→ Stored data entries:

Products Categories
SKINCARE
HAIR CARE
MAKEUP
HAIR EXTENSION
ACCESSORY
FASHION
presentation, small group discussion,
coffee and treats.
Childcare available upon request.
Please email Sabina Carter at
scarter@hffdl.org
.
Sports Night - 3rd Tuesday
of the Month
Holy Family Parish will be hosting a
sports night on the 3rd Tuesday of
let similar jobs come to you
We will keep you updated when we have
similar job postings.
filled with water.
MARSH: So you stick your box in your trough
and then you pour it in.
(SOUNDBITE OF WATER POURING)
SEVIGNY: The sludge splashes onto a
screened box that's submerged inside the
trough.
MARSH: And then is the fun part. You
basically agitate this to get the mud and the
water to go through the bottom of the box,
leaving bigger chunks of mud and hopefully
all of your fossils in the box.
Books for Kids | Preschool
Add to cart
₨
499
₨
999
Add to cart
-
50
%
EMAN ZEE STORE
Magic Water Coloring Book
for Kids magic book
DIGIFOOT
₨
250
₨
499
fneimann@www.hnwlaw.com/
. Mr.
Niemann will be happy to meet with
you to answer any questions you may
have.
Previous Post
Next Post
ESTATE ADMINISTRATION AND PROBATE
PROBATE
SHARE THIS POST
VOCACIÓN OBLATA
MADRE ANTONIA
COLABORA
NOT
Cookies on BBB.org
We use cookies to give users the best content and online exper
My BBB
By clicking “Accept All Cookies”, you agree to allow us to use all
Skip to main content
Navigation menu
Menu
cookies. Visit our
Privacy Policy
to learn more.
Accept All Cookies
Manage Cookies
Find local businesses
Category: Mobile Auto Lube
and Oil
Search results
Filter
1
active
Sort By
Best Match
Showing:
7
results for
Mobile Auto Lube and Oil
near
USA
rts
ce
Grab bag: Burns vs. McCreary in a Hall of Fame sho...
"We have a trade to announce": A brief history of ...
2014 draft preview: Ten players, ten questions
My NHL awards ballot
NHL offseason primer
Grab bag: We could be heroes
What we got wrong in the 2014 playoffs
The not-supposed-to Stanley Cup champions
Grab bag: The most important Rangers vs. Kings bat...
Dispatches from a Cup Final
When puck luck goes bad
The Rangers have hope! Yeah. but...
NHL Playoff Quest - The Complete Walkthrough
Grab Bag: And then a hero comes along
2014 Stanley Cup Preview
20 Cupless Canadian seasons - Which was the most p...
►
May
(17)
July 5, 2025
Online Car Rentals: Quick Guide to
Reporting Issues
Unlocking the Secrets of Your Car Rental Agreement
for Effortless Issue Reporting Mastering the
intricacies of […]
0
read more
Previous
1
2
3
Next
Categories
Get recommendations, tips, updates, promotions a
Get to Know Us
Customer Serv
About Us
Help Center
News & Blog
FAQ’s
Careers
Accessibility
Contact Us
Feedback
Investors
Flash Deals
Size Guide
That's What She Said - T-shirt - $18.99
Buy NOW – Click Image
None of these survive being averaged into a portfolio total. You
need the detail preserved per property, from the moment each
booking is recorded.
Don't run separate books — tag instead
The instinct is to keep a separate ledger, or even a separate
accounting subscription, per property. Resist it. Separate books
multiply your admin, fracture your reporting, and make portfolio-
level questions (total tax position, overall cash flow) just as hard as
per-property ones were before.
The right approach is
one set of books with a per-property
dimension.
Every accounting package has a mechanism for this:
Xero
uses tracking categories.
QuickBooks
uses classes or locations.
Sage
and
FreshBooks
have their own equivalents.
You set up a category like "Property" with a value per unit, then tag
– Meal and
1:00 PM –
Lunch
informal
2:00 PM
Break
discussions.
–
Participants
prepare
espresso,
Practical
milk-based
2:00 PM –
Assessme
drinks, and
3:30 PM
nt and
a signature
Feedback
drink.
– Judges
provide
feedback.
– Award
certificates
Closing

→ What the task asks:
Transcribe every line of the data, exactly as it stands.

→ Task solution:
Products Categories
SKINCARE
HAIR CARE
MAKEUP
HAIR EXTENSION
ACCESSORY
FASHION
presentation, small group discussion,
coffee and treats.
Childcare available upon request.
Please email Sabina Carter at
scarter@hffdl.org
.
Sports Night - 3rd Tuesday
of the Month
Holy Family Parish will be hosting a
sports night on the 3rd Tuesday of
let similar jobs come to you
We will keep you updated when we have
similar job postings.
filled with water.
MARSH: So you stick your box in your trough
and then you pour it in.
(SOUNDBITE OF WATER POURING)
SEVIGNY: The sludge splashes onto a
screened box that's submerged inside the
trough.
MARSH: And then is the fun part. You
basically agitate this to get the mud and the
water to go through the bottom of the box,
leaving bigger chunks of mud and hopefully
all of your fossils in the box.
Books for Kids | Preschool
Add to cart
₨
499
₨
999
Add to cart
-
50
%
EMAN ZEE STORE
Magic Water Coloring Book
for Kids magic book
DIGIFOOT
₨
250
₨
499
fneimann@www.hnwlaw.com/
. Mr.
Niemann will be happy to meet with
you to answer any questions you may
have.
Previous Post
Next Post
ESTATE ADMINISTRATION AND PROBATE
PROBATE
SHARE THIS POST
VOCACIÓN OBLATA
MADRE ANTONIA
COLABORA
NOT
Cookies on BBB.org
We use cookies to give users the best content and online exper
My BBB
By clicking “Accept All Cookies”, you agree to allow us to use all
Skip to main content
Navigation menu
Menu
cookies. Visit our
Privacy Policy
to learn more.
Accept All Cookies
Manage Cookies
Find local businesses
Category: Mobile Auto Lube
and Oil
Search results
Filter
1
active
Sort By
Best Match
Showing:
7
results for
Mobile Auto Lube and Oil
near
USA
rts
ce
Grab bag: Burns vs. McCreary in a Hall of Fame sho...
"We have a trade to announce": A brief history of ...
2014 draft preview: Ten players, ten questions
My NHL awards ballot
NHL offseason primer
Grab bag: We could be heroes
What we got wrong in the 2014 playoffs
The not-supposed-to Stanley Cup champions
Grab bag: The most important Rangers vs. Kings bat...
Dispatches from a Cup Final
When puck luck goes bad
The Rangers have hope! Yeah. but...
NHL Playoff Quest - The Complete Walkthrough
Grab Bag: And then a hero comes along
2014 Stanley Cup Preview
20 Cupless Canadian seasons - Which was the most p...
►
May
(17)
July 5, 2025
Online Car Rentals: Quick Guide to
Reporting Issues
Unlocking the Secrets of Your Car Rental Agreement
for Effortless Issue Reporting Mastering the
intricacies of […]
0
read more
Previous
1
2
3
Next
Categories
Get recommendations, tips, updates, promotions a
Get to Know Us
Customer Serv
About Us
Help Center
News & Blog
FAQ’s
Careers
Accessibility
Contact Us
Feedback
Investors
Flash Deals
Size Guide
That's What She Said - T-shirt - $18.99
Buy NOW – Click Image
None of these survive being averaged into a portfolio total. You
need the detail preserved per property, from the moment each
booking is recorded.
Don't run separate books — tag instead
The instinct is to keep a separate ledger, or even a separate
accounting subscription, per property. Resist it. Separate books
multiply your admin, fracture your reporting, and make portfolio-
level questions (total tax position, overall cash flow) just as hard as
per-property ones were before.
The right approach is
one set of books with a per-property
dimension.
Every accounting package has a mechanism for this:
Xero
uses tracking categories.
QuickBooks
uses classes or locations.
Sage
and
FreshBooks
have their own equivalents.
You set up a category like "Property" with a value per unit, then tag
– Meal and
1:00 PM –
Lunch
informal
2:00 PM
Break
discussions.
–
Participants
prepare
espresso,
Practical
milk-based
2:00 PM –
Assessme
drinks, and
3:30 PM
nt and
a signature
Feedback
drink.
– Judges
provide
feedback.
– Award
certificates
Closing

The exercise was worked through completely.